Oui, surtout dans La Cécité des rivières. J’ai mis treize livres pour raconter enfin l’indicible. L’un de mes livres porté au pinacle par les grandes plumes déjà citées, m’avait valu sa colère et cinq années de mutisme. En 1998, j’allais recevoir le Goncourt en novembre et la Légion d’honneur en décembre. J’ai décidé que mon père me la remettrait. J’avais imaginé qu’il n’allait rien dire de plaisant durant la cérémonie et j’ai demandé à mon mari qu’il y ait un autre discours pour pallier la faille, le cas échéant. Le jour J, toute la famille était là. Mon père arrive, avec sa silhouette impressionnante et son allure hollywoodienne. Il prononce les mots suivants: "Madame vous êtes la victime de votre enfance!" Sur son lit de mort, atteint d’un cancer qui lui défigurait la mâchoire, il m’a dit: "Ton livre est superbe, mais tu n’es pas allée assez loin."

Qu’en est-il de votre mère? Comment vivait-elle à l’ombre de ce père et mari autoritaire?

Ma mère, très amoureuse de lui, était satisfaite de le voir partager son amour. Elle était habitée par une grande charité chrétienne, qui la rendait trop humble et modeste. Artiste-peintre, elle avait peint les vitraux de la cathédrale de Djibouti, mais elle ne se prenait pas au sérieux. Puis elle avait épousé le mâle de référence, l’acteur hollywoodien, le médecin respecté de tous. Durant l’absence de mon père, parti faire la guerre en Indochine, j’ai été extrêmement aimée, gâtée et couvée par ma mère. Mon père qui est rentré la nuit, après quatre ans d’absence, m’a trouvée dans les bras de ma mère, dormant à sa place. Alors, il a cru bon m’infliger une volée de coups, sans me parler. Je me suis levée sans pleurer ni gémir. Il a été sidéré par mon caractère.

Votre rapport à l’homme en a-t-il pâti?

Non, pas du tout.
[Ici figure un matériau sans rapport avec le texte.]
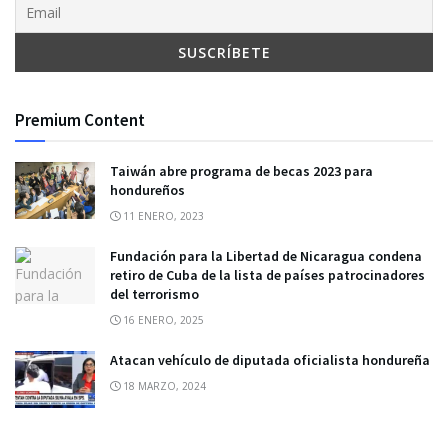
Premium Content
Taiwán abre programa de becas 2023 para
hondureños
11 ENERO, 2023
Fundación para la Libertad de Nicaragua condena
retiro de Cuba de la lista de países patrocinadores
del terrorismo
16 ENERO, 2025
Atacan vehículo de diputada oficialista hondureña
18 MARZO, 2024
J’ai cassé avec l’image de l’homme violent, puisque j’ai eu un mari merveilleux, qui a su me donner un cadre et une admiration sans bornes, pour me pousser à écrire. Alité, souffrant d’une maladie incurable, il est mort en formulant le vœu que mon livre sorte malgré le deuil. Pendant sa maladie, il tenait mon manuscrit La Cécité des rivières entre ses mains, tantôt je lui faisais la lecture, tantôt il lisait lui-même. Je ne lui ai pas fait d’enterrement religieux. Je lui ai organisé une cérémonie au crématorium et beaucoup d’hommages furent prononcés. Je l’ai habillé d’un grand boubou africain, car il avait donné sa vie à l’Afrique, et je l’ai entouré des prestigieuses décorations qu’il avait reçues. (Il était neurologue de formation et spécialiste de maladies infectieuses et tropicales. C’était le chef de service à l’hôpital d’Aix-Marseille). À la fin de mon discours, j’ai dit aux enfants: "Maintenant, la légende commence."